The tumors of all four specimens contained spindle-shaped cells with bland nuclei and rare mitotic figures. They all stained positively with CD34 and vimentin. Resection margins were positive in two of the four cases. One of these cases demonstrated residual tumor on follow-up CT scan, which remained unchanged at one-year follow-up. No evidence of residual tumor was found in the other three cases, despite one having malignant pathology.
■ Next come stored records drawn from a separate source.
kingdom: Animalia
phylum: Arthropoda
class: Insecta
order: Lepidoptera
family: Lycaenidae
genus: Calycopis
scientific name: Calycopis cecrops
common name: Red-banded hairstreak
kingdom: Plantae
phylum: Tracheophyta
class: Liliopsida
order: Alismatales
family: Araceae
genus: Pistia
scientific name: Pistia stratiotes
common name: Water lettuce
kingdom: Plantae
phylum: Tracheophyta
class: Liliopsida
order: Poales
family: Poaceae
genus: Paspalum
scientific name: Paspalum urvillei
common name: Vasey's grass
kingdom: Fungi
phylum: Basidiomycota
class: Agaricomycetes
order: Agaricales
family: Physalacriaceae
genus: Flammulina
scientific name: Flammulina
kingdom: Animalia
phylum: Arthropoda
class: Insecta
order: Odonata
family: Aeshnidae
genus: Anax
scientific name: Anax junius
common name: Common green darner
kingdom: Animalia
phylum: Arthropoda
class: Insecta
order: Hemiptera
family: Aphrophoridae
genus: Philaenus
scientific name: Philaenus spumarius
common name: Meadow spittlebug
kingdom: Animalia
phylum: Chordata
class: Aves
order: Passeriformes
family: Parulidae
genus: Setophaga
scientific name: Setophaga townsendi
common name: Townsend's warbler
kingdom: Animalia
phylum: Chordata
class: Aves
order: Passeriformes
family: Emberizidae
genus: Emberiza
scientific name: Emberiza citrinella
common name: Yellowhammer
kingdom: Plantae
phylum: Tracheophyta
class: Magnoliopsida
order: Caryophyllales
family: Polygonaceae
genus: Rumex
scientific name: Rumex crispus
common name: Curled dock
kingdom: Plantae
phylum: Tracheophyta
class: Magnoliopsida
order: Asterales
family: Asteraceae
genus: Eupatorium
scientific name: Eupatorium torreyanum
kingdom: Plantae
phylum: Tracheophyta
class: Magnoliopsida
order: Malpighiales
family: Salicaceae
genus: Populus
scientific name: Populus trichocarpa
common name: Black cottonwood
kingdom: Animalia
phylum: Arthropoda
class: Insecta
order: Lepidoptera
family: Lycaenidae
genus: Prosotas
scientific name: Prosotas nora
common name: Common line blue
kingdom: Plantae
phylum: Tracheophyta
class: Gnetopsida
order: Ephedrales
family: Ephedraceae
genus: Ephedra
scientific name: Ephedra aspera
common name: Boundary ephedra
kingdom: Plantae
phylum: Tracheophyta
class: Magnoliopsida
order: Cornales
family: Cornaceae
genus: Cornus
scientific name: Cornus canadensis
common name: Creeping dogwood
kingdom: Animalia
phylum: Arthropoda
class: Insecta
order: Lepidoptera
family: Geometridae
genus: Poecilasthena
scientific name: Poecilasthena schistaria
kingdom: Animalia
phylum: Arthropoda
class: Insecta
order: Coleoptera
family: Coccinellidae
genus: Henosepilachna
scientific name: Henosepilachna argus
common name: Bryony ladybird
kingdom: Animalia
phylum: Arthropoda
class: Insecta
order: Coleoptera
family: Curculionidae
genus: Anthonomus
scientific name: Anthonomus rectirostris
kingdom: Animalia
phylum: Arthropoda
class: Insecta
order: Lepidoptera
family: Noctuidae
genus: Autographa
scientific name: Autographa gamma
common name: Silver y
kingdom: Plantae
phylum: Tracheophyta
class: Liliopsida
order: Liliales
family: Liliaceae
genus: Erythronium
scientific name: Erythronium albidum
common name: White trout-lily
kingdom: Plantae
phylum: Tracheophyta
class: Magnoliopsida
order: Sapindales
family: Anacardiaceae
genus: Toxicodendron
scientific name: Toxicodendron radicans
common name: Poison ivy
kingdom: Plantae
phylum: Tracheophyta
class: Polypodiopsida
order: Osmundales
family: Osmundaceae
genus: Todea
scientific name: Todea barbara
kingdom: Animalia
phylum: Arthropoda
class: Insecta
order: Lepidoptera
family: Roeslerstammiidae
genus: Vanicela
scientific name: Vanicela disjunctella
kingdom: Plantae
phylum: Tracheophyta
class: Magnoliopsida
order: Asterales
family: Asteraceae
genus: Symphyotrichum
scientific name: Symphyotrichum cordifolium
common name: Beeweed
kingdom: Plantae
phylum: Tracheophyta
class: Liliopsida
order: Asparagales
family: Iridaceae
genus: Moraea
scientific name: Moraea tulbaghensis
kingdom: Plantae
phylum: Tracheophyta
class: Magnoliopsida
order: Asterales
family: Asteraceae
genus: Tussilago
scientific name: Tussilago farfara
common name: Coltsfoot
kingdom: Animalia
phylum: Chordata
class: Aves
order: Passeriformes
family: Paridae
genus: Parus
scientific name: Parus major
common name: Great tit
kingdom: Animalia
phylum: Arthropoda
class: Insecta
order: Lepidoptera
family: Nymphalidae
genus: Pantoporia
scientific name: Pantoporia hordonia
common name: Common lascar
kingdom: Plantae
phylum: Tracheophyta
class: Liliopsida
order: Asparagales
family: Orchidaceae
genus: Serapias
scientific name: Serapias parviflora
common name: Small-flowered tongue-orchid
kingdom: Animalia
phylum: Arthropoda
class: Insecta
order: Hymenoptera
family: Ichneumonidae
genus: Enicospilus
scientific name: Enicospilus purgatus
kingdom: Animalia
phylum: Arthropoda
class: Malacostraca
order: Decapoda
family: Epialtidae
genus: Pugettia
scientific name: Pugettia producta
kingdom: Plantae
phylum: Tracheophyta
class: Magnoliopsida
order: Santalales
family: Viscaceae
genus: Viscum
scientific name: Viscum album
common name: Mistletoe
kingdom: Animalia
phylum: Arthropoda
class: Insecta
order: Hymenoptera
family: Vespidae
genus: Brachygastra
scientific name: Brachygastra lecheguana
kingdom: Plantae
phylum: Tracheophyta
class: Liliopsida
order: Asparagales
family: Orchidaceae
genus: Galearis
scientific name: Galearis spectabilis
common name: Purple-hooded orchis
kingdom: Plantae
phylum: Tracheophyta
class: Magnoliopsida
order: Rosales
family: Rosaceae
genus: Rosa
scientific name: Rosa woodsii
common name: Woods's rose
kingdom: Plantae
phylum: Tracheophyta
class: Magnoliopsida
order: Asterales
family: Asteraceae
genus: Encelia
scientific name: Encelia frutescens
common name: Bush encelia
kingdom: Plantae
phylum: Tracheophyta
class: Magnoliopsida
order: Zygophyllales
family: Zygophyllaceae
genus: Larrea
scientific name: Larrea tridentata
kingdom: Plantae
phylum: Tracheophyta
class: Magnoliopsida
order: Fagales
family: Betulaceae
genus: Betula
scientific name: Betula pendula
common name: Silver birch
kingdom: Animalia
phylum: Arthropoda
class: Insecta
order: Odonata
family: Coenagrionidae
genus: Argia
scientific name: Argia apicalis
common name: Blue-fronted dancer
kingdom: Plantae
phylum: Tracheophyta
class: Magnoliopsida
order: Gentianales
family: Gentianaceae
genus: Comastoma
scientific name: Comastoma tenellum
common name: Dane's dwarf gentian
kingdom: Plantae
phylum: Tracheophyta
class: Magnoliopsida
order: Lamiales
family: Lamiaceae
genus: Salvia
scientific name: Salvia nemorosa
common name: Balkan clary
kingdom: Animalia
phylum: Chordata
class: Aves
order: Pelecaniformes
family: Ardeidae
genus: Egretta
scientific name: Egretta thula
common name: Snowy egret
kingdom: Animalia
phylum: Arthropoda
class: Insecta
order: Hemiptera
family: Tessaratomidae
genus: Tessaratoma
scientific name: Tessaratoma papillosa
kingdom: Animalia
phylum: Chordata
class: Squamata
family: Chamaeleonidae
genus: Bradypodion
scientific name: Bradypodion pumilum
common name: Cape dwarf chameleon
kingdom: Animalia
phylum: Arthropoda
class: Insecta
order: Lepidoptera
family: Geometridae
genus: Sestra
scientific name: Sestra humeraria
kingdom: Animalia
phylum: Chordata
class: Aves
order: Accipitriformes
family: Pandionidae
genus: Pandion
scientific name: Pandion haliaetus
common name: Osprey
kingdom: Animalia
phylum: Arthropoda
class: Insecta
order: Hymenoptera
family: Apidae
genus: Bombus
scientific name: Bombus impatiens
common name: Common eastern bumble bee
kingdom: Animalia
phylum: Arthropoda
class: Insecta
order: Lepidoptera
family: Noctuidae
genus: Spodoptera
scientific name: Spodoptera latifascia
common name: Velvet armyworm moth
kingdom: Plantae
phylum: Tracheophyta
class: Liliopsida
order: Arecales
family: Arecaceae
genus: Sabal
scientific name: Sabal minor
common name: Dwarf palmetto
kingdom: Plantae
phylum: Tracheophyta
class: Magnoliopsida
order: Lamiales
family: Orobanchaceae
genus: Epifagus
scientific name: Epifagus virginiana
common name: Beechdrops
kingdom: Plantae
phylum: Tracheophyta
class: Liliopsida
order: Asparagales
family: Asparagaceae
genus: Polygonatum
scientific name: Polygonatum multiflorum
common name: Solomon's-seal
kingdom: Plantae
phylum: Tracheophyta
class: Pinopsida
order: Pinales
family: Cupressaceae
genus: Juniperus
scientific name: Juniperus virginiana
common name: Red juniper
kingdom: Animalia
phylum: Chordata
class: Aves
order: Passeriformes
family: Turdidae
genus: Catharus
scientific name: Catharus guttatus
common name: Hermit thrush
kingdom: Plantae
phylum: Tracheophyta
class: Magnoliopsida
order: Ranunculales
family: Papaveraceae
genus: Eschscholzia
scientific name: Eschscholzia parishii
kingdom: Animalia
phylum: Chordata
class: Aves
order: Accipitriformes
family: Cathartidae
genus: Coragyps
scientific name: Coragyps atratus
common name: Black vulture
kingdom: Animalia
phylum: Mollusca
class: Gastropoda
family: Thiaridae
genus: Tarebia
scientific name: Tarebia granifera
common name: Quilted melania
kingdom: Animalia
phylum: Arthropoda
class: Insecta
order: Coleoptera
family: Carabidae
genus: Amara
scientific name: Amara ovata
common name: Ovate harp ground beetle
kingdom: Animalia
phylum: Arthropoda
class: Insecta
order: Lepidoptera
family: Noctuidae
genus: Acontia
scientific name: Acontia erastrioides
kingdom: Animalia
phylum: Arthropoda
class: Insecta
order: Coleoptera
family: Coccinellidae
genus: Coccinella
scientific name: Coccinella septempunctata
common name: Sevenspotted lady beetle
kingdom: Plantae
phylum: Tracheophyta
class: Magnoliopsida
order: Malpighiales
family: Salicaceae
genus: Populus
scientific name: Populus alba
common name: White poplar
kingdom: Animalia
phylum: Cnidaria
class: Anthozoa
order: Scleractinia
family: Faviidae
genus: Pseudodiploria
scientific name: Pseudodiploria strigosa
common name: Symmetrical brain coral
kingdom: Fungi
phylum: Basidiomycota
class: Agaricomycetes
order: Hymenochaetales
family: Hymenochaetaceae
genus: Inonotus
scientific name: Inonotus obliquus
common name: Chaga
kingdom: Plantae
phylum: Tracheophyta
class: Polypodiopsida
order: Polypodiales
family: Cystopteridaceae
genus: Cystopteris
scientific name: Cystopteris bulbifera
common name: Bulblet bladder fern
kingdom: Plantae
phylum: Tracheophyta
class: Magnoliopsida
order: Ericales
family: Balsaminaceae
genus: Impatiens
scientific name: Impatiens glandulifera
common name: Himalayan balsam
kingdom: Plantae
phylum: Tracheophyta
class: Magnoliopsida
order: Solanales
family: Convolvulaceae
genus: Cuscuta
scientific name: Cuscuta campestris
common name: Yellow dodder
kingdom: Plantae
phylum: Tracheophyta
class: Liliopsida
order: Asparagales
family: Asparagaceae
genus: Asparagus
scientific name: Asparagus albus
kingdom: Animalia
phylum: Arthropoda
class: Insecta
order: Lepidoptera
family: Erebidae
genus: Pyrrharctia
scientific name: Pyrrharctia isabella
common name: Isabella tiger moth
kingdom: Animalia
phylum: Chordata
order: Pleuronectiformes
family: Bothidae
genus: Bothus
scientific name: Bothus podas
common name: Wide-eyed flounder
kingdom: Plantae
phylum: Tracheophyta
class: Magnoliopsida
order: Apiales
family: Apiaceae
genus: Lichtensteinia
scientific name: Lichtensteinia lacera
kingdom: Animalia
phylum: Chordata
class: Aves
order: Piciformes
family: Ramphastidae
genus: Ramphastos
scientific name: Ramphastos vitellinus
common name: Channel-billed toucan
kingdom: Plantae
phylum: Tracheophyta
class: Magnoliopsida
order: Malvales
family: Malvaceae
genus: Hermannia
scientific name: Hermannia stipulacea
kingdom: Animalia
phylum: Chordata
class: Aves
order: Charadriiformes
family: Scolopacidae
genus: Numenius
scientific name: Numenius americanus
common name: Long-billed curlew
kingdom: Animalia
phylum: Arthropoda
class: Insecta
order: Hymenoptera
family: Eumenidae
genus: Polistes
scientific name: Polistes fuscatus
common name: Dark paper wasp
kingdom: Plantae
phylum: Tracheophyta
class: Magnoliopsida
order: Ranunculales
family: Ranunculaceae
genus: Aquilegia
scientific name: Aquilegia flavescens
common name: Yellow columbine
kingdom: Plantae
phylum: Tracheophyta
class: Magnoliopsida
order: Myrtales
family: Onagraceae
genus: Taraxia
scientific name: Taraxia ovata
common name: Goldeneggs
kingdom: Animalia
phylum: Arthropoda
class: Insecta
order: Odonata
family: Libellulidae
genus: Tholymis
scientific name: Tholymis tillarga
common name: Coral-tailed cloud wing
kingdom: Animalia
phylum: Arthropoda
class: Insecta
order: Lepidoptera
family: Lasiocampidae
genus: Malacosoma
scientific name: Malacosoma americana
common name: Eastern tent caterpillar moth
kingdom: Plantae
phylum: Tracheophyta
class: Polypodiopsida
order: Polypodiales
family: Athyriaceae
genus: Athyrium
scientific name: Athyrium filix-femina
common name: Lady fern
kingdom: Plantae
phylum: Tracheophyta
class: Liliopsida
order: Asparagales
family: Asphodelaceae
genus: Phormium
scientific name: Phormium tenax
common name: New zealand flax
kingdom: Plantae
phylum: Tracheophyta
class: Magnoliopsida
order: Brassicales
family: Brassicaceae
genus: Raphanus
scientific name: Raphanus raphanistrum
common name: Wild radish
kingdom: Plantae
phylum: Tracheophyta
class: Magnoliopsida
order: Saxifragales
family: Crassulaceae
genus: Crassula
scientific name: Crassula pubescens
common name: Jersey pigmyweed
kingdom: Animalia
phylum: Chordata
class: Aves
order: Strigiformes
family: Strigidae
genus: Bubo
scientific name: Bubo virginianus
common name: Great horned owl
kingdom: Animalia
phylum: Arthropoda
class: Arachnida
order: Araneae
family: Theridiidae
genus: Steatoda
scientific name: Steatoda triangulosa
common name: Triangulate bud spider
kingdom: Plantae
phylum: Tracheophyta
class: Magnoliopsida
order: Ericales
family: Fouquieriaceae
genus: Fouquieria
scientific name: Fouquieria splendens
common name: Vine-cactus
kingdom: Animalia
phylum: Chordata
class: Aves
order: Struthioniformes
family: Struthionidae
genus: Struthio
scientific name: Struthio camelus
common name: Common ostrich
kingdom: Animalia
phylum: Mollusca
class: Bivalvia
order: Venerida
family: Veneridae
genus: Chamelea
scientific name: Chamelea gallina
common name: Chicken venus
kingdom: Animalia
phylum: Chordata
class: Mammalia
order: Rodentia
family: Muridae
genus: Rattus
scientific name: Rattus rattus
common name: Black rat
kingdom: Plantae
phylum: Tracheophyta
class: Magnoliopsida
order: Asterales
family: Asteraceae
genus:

SFT is a rare and generally benign tumor of the orbit. Immunohistochemical testing with CD34 is necessary to confirm the diagnosis. Although en bloc tumor resection is the definitive treatment, residual tumor may remain stable for some time. However, this must be followed closely if complete resection is not carried out.
孤立性纤维瘤(SFT)很少发生于眼眶。我们报告4例此类病例,是迄今为止报道的该罕见眼眶肿瘤最大病例系列之一。
4例患者年龄在20至50岁之间,均表现为患眼眼睑肿胀或突出。所有4例患者均接受CT扫描以确诊眼眶肿物,随后肿物被切除。
所有4个标本的肿瘤均含有核温和的梭形细胞,有丝分裂象罕见。它们均对CD34和波形蛋白呈阳性染色。4例中有2例手术切缘阳性。其中1例在随访CT扫描时显示有残留肿瘤,在1年随访中保持不变。另外3例未发现残留肿瘤证据,尽管其中1例病理为恶性。
SFT是一种罕见的眼眶肿瘤,通常为良性。需进行CD34免疫组化检测以确诊。尽管整块肿瘤切除是确定性治疗方法,但残留肿瘤可能在一段时间内保持稳定。然而,如果未进行完整切除,则必须密切随访。